As of Thursday, 82 cases of the COVID-19 virus had been recorded in the Netherlands, and virus-wary collectors were greeting exhibitors with waves and elbow-bumps, rather than handshakes. TEFAF said the official attendance at Thursday’s first day preview was 4,000, down 29% from last year.

This year’s TEFAF Maastricht, a dealer-organized event which now has two sister fairs in New York, was the biggest ever with 282 exhibitors, despite three major galleries dropping out: Fergus McCaffrey and Wildenstein and Co. from New York, and Galerie Monbrison from Paris. The Metropolitan Museum of Art in New York and the National Gallery of Art in Washington confirmed by email that they were among the American museums who advised their curators not to attend.

Other American institutions, such as the Dallas Museum of Art, let staff decide for themselves. “As there are no travel restrictions to Maastricht, the decision was up to us,” said Nicole R. Myers, a senior curator of European art, who attended TEFAF with two museum patrons. “We’re acquiring currently,” Myers added.
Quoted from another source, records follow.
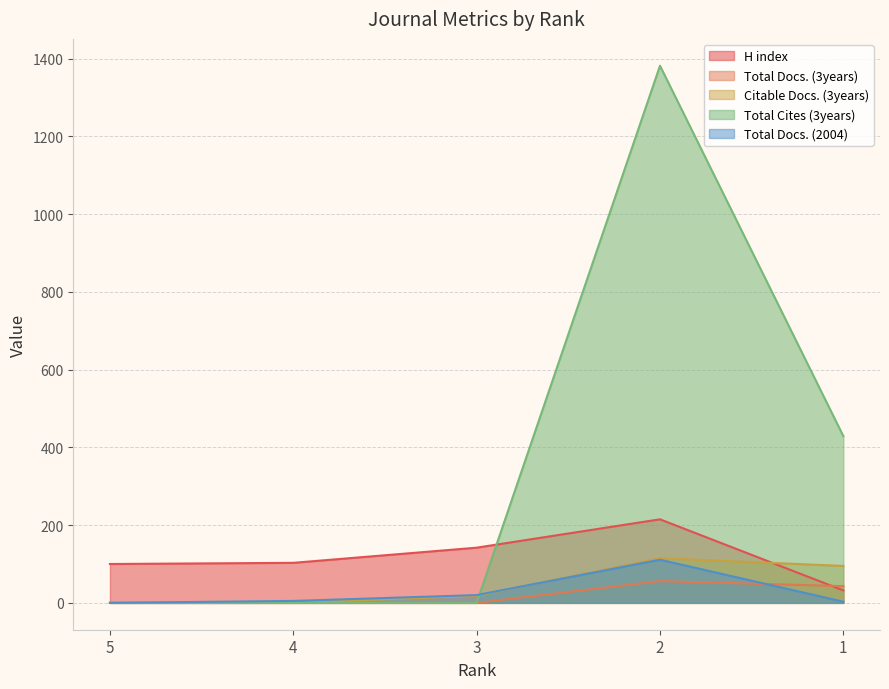

Count the Citable Docs. (3years) values in the range 0 to 95.

4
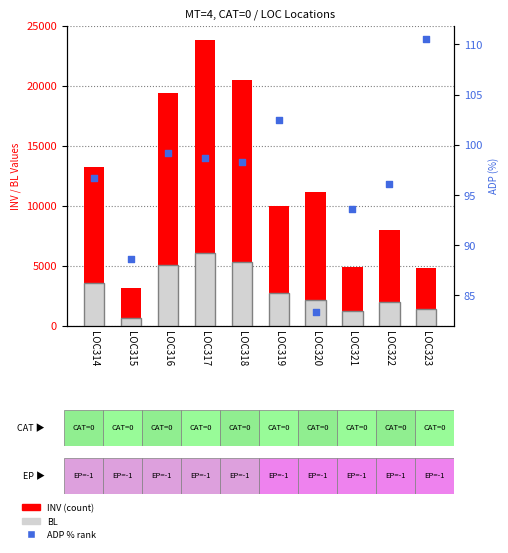

At how many categories does at least one series exceed 17133?

3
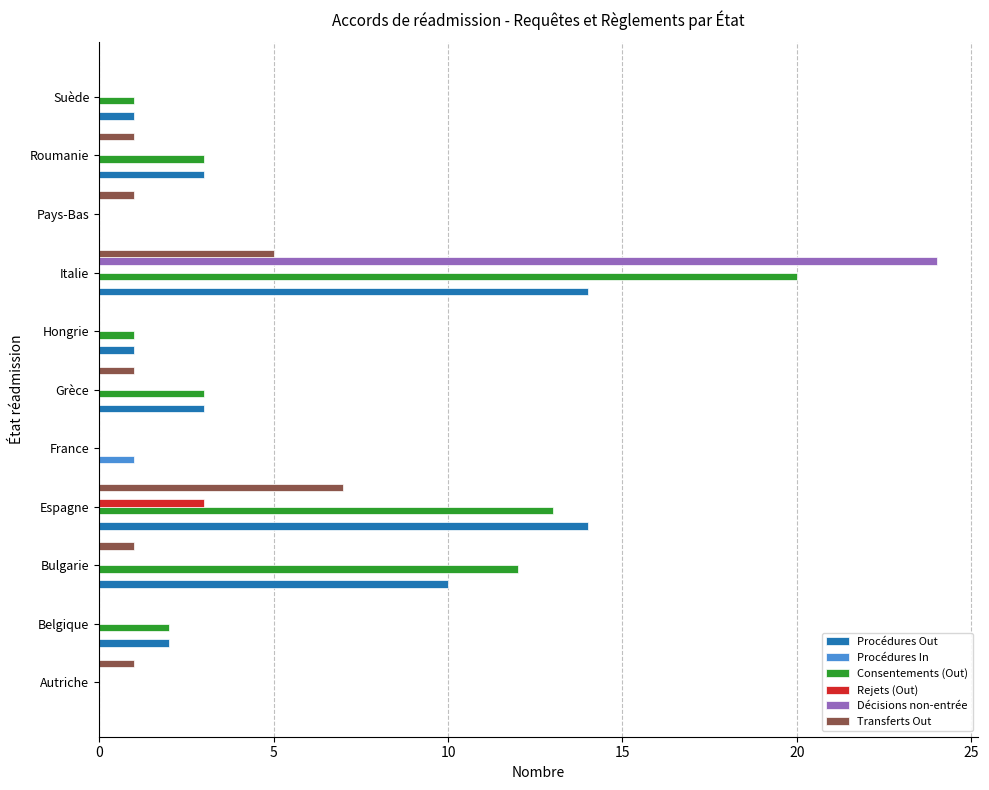

Is it true that Rejets (Out) equals -1 at Pays-Bas?

False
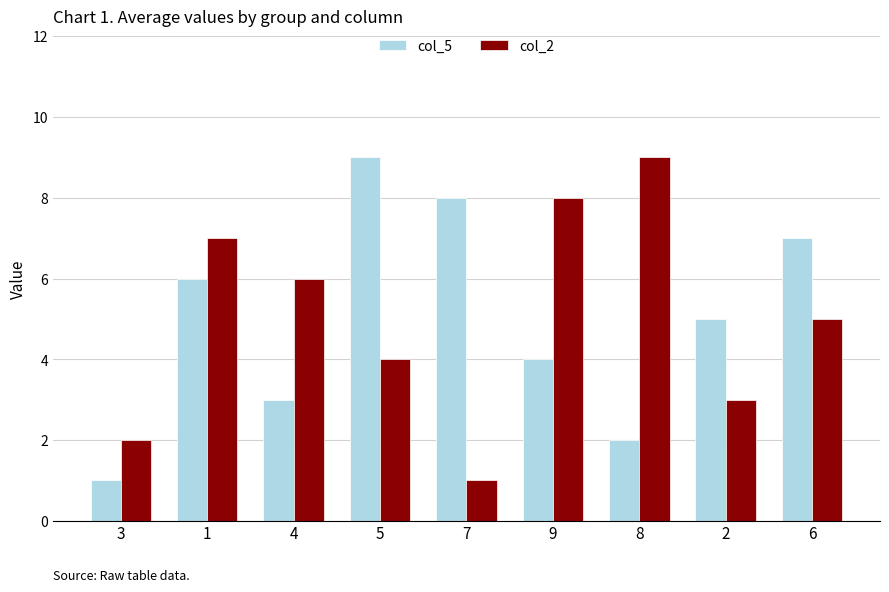

Is the value of col_2 at 7 greater than the value of col_5 at 2?

No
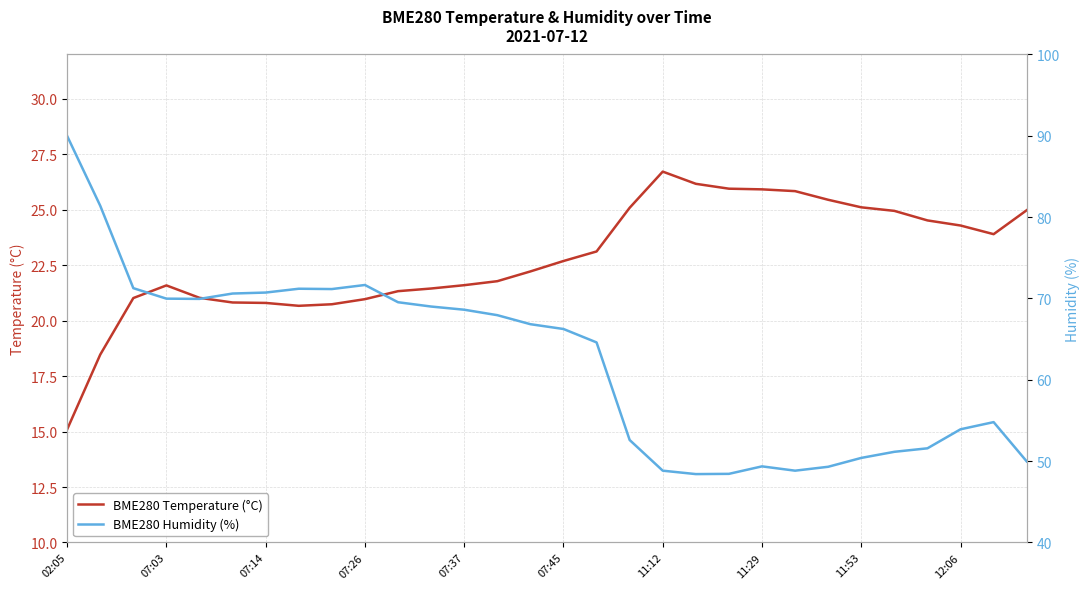

Count the number of data series in this chart.

2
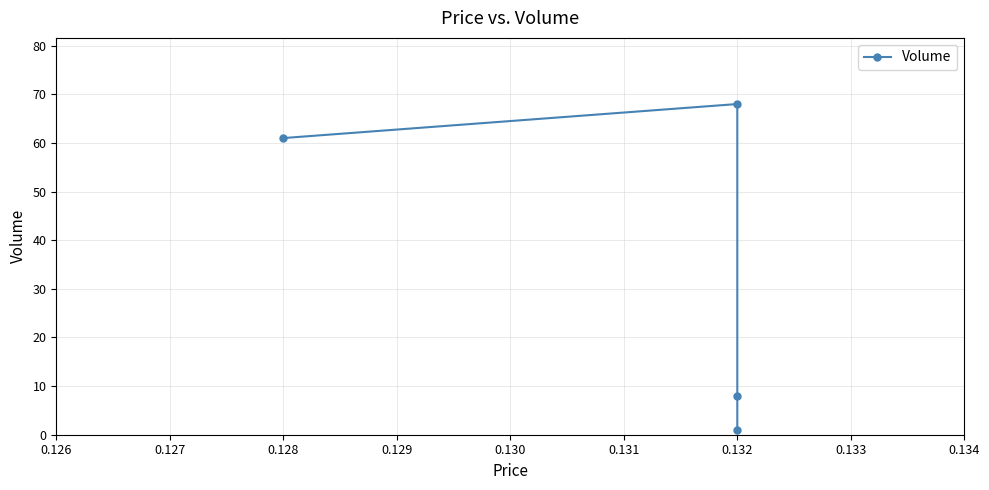

The value at 0.132 is 5. True or false?

False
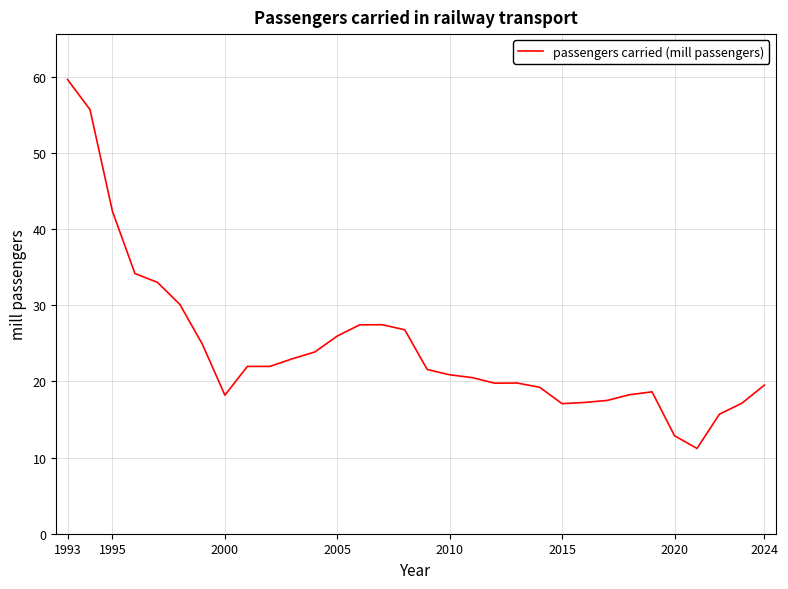

What is the average value?

24.5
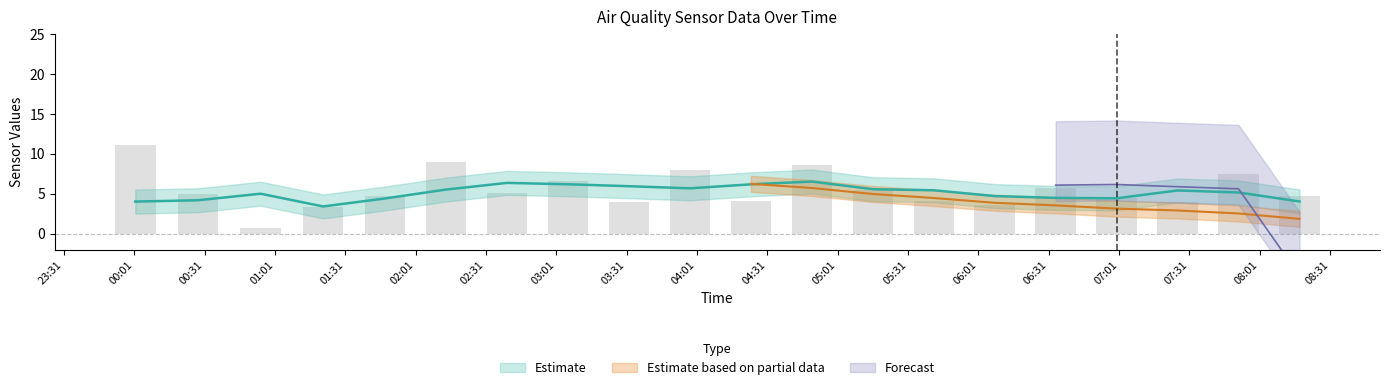

Is it true that SDS_P1 equals 19.9 at SDS_P1?

False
The Dallas curator, like other participants, said she was impressed by the large and powerful Hendrick ter Brugghen painting, “The Crucifixion,” dating from the 1620s and related to a similar canvas by the artist (“The Crucifixion with the Virgin and Saint John”) in the Metropolitan Museum of Art in New York. It is priced at $5.9 million on the booth of the New York dealer Adam Williams.

For many dealers in the niche collecting fields of old master paintings and decorative arts, TEFAF Maastricht represents one of the few opportunities to connect in person with international curators and collectors. Creating an eye-catching booth can involve considerable expense.

Christophe de Quenetain, for example, a private dealer based in Paris and London who specializes in top-of-the-range French furniture, said he spent about 300,000 euros, or $330,000, lining his booth with 8.5 tonnes of exotic marble in a design inspired by the floor of the chapel at the Château of Versailles.

An undisclosed American museum felt confident enough to reserve, on the basis of digital photographs, a sumptuously veneered late 17th-century bureau by Pierre Gole, cabinetmaker of Louis XIV, priced at 300,000 euros in de Quenetain’s maximalist presentation, the dealer said.

The international dealership Galleria Continua, based in San Gimignano in Italy, was one of four debut exhibitors bolstering the contemporary art section of this year’s fair. Continua opted to show a pared-down display of life-size metal sculptures of the human body by Antony Gormley, mostly dating from 2011-12, all priced at 400,000 pounds, about $520,000. One sold at the first-day preview.

Maurizio Rigillo, the gallery’s founder and partner, who has been a regular visitor to TEFAF Maastricht, said he was committed to exhibiting at future editions of the fair. But this year, particularly for a dealer from Italy, where more than 100 people have died after testing positive for the coronavirus, participation has been a challenge, he said. “Normally I’m on a plane with 10 collectors from Milan,” said Rigillo. “This year I was on my own.”

The coronavirus outbreak is the most recent of a series of setbacks for the international art trade. The latest annual Art Basel & UBS Art Market report, published Thursday, estimated global sales of art and antiques in 2019 at $64.1 billion, a decline of 5% on the previous year. The report cited President Donald Trump’s trade war with China, Brexit and civil unrest in Hong Kong among the contributing factors.

“Everyone is braced for a tough fair,” said the London-based TEFAF exhibitor Stephen Ongpin, who is showing 39 museum-quality drawings by the 19th-century German artist Adolph Menzel. “The figures are going to be down, but I don’t know anyone who isn’t pleased to be here.”